Face à de telles révélations, l’administration américaine devrait nier, se défendre pied à pied, minimiser. Et non, pas du tout, à chaque révélation, la réponse est à peu près la même « il existe un logiciel qui permet de lire tous les mails et les conversations privées sur les réseaux ?.... Oui, en effet, mais rassurez-vous, nous l’utilisons dans un cadre très défini ». « On surveille les réseaux sociaux en faisant des schémas hypercompliqués pour voir qui communique avec qui ? Ah ouais, mais que pour les étrangers, ne vous inquiétez pas. » Je caricature à peine….
Pourquoi l’administration américaine ne se défend-elle pas plus ? Cette question m’obsède. On peut envisager plusieurs hypothèses.
D’abord parce que ça n’est pas nouveau. Avant tout ça, il y avait eu Echelon, Echelon qui avait été installé dès le début des années 80, Echelon était déjà un système de surveillance massif.
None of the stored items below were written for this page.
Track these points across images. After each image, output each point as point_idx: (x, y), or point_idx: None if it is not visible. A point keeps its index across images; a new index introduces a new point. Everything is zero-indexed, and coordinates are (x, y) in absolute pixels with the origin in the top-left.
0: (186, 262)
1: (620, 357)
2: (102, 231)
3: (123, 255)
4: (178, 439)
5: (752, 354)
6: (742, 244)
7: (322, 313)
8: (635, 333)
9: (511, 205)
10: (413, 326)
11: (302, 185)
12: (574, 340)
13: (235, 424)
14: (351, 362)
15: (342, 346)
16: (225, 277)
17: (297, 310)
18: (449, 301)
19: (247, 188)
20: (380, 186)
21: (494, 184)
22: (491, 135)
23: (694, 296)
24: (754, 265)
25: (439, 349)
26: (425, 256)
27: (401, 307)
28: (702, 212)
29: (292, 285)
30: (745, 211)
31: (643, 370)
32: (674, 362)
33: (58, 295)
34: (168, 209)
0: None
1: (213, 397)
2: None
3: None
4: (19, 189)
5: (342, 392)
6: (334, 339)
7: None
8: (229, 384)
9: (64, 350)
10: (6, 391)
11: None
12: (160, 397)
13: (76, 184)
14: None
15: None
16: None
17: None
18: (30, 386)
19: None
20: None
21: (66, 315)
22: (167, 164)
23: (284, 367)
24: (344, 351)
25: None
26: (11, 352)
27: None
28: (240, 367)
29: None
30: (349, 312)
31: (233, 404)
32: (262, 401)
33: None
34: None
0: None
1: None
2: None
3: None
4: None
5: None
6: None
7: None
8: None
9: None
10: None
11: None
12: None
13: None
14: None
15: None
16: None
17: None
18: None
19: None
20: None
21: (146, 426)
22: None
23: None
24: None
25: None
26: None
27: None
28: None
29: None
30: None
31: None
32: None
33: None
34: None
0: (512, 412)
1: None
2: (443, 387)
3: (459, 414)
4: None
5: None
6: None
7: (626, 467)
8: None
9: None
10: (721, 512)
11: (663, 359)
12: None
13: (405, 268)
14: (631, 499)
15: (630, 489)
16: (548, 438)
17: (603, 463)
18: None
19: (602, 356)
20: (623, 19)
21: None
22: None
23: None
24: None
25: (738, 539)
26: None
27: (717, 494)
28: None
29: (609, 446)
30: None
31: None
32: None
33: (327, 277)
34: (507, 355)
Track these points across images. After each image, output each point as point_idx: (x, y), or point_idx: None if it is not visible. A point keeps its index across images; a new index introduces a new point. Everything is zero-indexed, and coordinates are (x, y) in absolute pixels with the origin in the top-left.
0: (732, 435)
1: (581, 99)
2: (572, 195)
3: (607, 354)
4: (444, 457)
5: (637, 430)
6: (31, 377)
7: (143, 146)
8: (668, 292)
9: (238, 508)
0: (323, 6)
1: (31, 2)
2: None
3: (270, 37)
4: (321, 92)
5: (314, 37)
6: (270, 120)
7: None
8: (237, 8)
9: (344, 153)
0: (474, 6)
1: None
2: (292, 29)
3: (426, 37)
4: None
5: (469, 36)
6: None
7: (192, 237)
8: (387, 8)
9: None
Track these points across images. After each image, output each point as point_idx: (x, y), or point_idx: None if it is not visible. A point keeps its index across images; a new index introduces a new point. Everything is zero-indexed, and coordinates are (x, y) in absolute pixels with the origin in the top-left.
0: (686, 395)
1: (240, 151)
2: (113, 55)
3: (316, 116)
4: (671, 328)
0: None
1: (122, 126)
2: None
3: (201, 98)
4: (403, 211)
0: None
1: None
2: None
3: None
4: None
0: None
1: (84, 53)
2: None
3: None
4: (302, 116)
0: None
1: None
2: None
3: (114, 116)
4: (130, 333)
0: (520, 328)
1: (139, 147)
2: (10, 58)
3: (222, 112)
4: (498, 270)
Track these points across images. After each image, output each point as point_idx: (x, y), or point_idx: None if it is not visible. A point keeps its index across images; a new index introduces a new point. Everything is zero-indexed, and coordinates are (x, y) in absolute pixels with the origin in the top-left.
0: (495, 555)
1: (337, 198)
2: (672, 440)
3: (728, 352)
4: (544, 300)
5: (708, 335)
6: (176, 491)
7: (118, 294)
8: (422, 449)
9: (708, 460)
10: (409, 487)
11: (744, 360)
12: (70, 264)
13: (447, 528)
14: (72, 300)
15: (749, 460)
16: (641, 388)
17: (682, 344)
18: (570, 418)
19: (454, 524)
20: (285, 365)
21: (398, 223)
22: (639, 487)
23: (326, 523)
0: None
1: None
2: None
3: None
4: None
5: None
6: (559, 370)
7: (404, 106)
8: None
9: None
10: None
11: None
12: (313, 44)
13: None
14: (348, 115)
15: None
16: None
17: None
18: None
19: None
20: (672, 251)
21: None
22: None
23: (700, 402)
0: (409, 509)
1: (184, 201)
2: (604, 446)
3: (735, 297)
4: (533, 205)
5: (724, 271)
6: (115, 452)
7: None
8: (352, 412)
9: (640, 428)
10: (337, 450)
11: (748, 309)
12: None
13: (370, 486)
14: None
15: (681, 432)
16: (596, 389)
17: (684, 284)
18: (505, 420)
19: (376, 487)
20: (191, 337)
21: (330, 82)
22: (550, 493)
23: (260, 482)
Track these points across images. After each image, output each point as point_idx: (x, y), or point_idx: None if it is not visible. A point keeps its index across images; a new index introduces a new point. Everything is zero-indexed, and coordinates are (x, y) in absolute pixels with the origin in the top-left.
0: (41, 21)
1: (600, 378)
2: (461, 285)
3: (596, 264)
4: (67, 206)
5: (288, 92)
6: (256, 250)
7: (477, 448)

Et la révélation de l’existence d’Echelon au milieu des années 90 avait fait du bruit, mais n’avait pas renversé la démocratie américaine. Alors pourquoi s’énerver cette fois-ci.
Ensuite parce que ce système, en grande partie, est légal. Tout ce qui concerne l’étranger entre dans le Patriot Act. Et d’ailleurs, hier, vient d’être réconduite l’autorisation de la collecte des métadonnées téléphoniques. Mais, même légale, c’est un système politiquement et moralement condamnable, c’est l’angle d’attaque des défenseurs des libertés individuelles et c’est admis par le Président Obama quand il promet plus de transparence. Mais, là, il y a l’argument massue, qui a tout de suite été brandi par Obama : si vous voulez être bien protégés, il faut faire quelques sacrifices.
Mais peut-être que si la défense est si faiblarde, c’est qu’il n’y pas grand intérêt à se défendre.
Certes, il y a un petit prix politique et moral à payer dans cette histoire, mais songez maintenant au gain. N’est-il pas stratégiquement très utile que le monde entier croie qu’il est sous votre regard ? Que tout le monde vous pense si puissant que tout mail envoyé dans le monde arrive sur le bureau d’un analyste de la NSA ? N’est-ce pas le signe ultime de votre puissance ?
Je ne pousse pas le complotisme jusqu’à imaginer que ces fuites ont été voulues, qu'Edward Snowden est un agent double, ou même qu’il a été manipulé (quoique ça ferait un chouette scenario). Ce que je dis simplement, c’est que les documents fuités ne permettant pas de savoir comment tout cela marche, et même de savoir si ça marche vraiment, l’administration américaine a tout intérêt à laisser croire et d’en faire la dernière fiction de sa toute-puissance.
Bon, je vous avais dit dès le départ que ce n’était pas très assumable comme théorie.